UPDATED April 22, 2006

BY The TDA Team

IN Tour d'Afrique

no comments

UPDATED April 22, 2006

BY The TDA Team

IN Tour d'Afrique

no comments

Bush Camp – Maun : 151 kilometers

The distance here is even shorter than the day before but it turns out to be one of the most difficult days in recent sections of the trip, some riders even say since Sudan or Tanzania. The smooth paved road has turned coarse, terrain became someone hillier, and a fairly strong headwind developed along with an incoming storm. Riding in formation to cut the wind helped a great deal. We arrive in Maun with its jumble of western-style chain shops, malls and restaurants downtown, and then head to the Sedia Lodge, a rather elegant looking pastel colored hotel, just 8 kilometers more down the road. After the tough head winds and coarse pavement, you ride those last easy 8 kilometers feeling as if your bike is almost self-propelled.

One striking thing about a place like Maun, and Botswana in general, as compared to Zambia, is the more modern public infrastructure that you see here. Buried electricity installations and rest stops line the long and lonely highway to this town as do cell phone tires that link the airwaves. Western-style restaurant chains even in a small town like Maun. This kind of development has its plusses, and minuses, observes Paul, the local manager of a Safari Travel company. Local businesses and entrepreneurs may have a hard time competing with the big enterprises that move in, and inevitably, a certain amount of the profit from these sorts of investments also flow out of the country rather quickly.

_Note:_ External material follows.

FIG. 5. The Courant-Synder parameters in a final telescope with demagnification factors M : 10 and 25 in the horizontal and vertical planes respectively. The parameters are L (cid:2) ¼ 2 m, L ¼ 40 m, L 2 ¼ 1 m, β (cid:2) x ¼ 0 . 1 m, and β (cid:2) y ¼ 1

This day, too, is marred by some mishaps. The”international” truck breaks down on the road, as the bolts holding one of the wheels in place break and fall off. Luggage is transferred to another truck to be carted to Maun, while Wimpie, the South African driver and mechanic spends a good number of hours welding parts together under the truck, while cars race pass his dangling legs. He returns to camp blackened from grease from head to foot, and cursing the quality of American-made vehicles like this one. A Mercedes, he comments, would have the bolts and wheel fitted together differently so that one loose bolt would not destroy the entire wheel. Since the rest day here also falls on a Sunday, he has a challenge ahead of him to repair the truck more permanently, for the trip ahead. His main goal, he says, is to find some good Mercedes spare parts to replace the f*%king American-made ones.

Catherine, meanwhile, also has had some bad news. It turns out that her elbow is broken and she will have to have an operation. She briefly considers the possibility of a hospital in South Africa, so she could be at the TDA finish line, and then the possibility of going to France for the operation. Tonight, the bar at the Sedia is full of middle class Africans watching a show, TDA riders, and Catherine is there too, drinking, chatting, and balancing her bandaged arm in a sling made up of a big and colorful pastel scarf that matches another scarf tying up her red hair. She is still trying to get a place on a flight, so is uncertain of exactly when she will leave, but it will be soon. Everyone will miss her energy, great smile and charm – not to mention the updates that she has been filing regularly on her TDA-linked web-site, followed by a devoted crowd of French-speakers.